Comment by delegate

Comment by delegate 4 days ago

7 replies

The quality is great (amazing even), but I can't listen to AI generated voices for more than 1 minute. I don't know why, I just don't like it. I immediately skip the video on youtube if the voice is AI generated.

Might be because our brains try to 'feel' the speaker, the emotion, the pauses, the invisible smile, etc.

No doubt models will improve and will be harder to identify as AI generated, but for now, as with diffusion images, I still notice it and react by just moving on..

rockemsockem 4 days ago

That kinda means the quality isn't great or amazing. Good TTS should be nearly or indistinguishable from a human speaker and should include emoting, natural pauses, etc

CMay 3 days ago

Haven't really been following the latest in TTS ML, but I expected this to be better or at least as good-bad as the stuff you hear on YouTube. Somehow it sounds worse. It really is jarring to listen to any of these ML voices and can't really stand it. Nope out of every video that uses them and can't tell if YouTube never recommends them to me for that reason, or just because the recommendations around what I watch are just so rarely going to be from some low reputation channel.

Take a moment here for a second though and think about it. Even if these voices got to be really good, indistinguishable almost... would I want to listen to it even then? If it was an NPC's generated voice and generated dialogue in a game to help enrich the world building, maybe in that context. On YouTube or with newscasters? Probably not. Audio books? Think I would still rather have it be a real person, because it's like they're reading a story to me and it feels better if it's coming from someone. There's also the unknown factor, where if it's ML generated it's so sterile that the unknowns are kind of gone.

Think about it like this, in the movie industry we had practical effects that were charming in a way. You could think about the physical things that had to occur to make that happen. Movie magic. Now, everything is so CG it's like the magic is gone. Even though you know people put serious hard work into it, there's a kind of inauthenticity and just lack of relevance to the real world that takes something away from it.

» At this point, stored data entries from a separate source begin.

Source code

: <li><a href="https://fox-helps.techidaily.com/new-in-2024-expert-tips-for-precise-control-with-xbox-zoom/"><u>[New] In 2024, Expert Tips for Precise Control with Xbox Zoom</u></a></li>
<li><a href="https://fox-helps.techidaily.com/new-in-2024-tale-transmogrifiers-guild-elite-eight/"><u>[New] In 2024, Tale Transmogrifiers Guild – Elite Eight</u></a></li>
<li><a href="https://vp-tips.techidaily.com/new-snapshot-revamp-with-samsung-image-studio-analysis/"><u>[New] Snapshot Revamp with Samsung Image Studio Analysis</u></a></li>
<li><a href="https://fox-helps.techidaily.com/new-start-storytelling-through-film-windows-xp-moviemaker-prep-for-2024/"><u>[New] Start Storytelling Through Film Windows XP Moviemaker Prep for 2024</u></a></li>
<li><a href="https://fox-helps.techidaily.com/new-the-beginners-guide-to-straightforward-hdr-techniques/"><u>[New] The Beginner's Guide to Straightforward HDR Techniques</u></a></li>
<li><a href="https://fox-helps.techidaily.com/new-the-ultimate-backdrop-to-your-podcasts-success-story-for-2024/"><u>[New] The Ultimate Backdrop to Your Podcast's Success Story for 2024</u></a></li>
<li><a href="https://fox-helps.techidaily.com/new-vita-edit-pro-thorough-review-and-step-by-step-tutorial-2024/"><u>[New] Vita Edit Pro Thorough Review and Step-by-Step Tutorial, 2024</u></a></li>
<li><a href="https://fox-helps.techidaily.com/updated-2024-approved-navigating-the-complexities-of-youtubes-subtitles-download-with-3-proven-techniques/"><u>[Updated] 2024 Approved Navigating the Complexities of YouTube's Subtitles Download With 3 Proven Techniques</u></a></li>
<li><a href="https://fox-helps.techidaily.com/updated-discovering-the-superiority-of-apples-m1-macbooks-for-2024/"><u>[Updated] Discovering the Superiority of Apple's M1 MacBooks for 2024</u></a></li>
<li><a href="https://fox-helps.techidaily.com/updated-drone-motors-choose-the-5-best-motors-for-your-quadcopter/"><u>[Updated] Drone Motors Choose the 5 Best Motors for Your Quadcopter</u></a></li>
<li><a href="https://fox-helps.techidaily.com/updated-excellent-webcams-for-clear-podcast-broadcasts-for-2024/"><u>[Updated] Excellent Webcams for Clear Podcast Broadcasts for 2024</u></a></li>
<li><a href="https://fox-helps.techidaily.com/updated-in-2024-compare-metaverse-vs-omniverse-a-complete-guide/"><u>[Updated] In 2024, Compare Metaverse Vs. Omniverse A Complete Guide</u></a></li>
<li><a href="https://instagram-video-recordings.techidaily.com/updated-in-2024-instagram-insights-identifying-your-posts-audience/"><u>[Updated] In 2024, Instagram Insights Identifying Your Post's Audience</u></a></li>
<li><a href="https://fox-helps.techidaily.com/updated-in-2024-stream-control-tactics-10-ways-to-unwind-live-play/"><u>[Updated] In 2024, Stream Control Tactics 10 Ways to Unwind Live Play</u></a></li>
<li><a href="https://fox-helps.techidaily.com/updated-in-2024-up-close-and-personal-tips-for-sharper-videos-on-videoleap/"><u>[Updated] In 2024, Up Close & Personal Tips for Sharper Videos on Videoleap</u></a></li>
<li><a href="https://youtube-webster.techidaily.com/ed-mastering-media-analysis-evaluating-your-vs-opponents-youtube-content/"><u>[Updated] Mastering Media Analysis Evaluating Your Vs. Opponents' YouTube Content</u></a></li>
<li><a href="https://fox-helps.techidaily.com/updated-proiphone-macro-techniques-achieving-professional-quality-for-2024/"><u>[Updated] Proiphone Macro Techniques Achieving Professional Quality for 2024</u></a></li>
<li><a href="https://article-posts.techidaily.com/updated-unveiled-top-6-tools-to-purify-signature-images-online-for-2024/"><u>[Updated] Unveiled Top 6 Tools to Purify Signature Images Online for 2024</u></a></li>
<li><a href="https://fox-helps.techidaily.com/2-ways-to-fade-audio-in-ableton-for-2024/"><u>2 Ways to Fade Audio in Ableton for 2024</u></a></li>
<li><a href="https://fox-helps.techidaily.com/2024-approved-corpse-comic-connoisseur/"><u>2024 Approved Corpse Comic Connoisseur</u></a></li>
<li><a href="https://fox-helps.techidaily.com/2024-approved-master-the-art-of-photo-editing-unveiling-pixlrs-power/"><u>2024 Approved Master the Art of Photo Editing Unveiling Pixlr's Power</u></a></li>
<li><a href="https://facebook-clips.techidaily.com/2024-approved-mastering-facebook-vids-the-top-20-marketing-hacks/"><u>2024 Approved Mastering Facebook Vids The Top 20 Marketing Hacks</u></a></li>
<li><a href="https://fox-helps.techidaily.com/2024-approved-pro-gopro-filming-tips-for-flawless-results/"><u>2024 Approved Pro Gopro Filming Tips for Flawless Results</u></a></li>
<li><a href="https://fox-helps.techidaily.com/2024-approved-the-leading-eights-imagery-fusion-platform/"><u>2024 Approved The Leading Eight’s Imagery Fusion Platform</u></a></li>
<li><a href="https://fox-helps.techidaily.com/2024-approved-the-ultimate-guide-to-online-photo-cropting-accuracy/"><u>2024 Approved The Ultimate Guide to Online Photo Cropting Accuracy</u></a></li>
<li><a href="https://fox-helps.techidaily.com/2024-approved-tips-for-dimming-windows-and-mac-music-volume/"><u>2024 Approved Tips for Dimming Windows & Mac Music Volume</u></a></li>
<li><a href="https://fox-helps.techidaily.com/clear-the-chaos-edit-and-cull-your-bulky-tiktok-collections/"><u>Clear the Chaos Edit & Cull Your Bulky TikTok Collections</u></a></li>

It's like a real magician has interesting tricks, while an artificial magician is most likely just a liar.

Still, I grant that it makes some cool things possible and there is potential if things are done right. Some positive mixture of real humans and machine generated stuff so it isn't devoid of anything connected to real life effort.

_DeadFred_ 3 days ago

For new generations/those coming up now this will be the norm and not generate the negative reaction is does for us, it will just be part of how the world is and has always been, and eventually we will be the minority.

Future generations will never know a world where you don't watch a 2 hour AI generated orientation video about the wonders of working for Generic Corp when you start a new job.

yjftsjthsd-h 3 days ago

> I immediately skip the video on youtube if the voice is AI generated.

I mean, I do that because it's correlated with the content being garbage. If I'm intentionally using it on content I want to consume I expect it to be different, though I haven't gotten around to trying it properly yet so I guess we'll see. (OTOH I already listen to ebooks via pre-AI TTS, so I'm optimistic)

xdennis 3 days ago

Among other things, what I don't like is the hallucinated stress. Take the classic example of:

> I never said she stole my money

It can have 7 different meanings based on which word you stress out.

The new AI voices sound very natural at a shallow level, but overall pronounce things in odd ways. Not quite wrong, but subtly unnatural which introduces some cognitive load.

Old TTS systems with their monotonic voices are less confusing, but sound very robotic.

karmasimida 3 days ago

Yeah same.

Doesn't mean the quality is bad. In fact I think Kokoro's quality is amazing.

But it is not the right tool for narration, the kind of training data they use make the sound too flat, if that makes sense.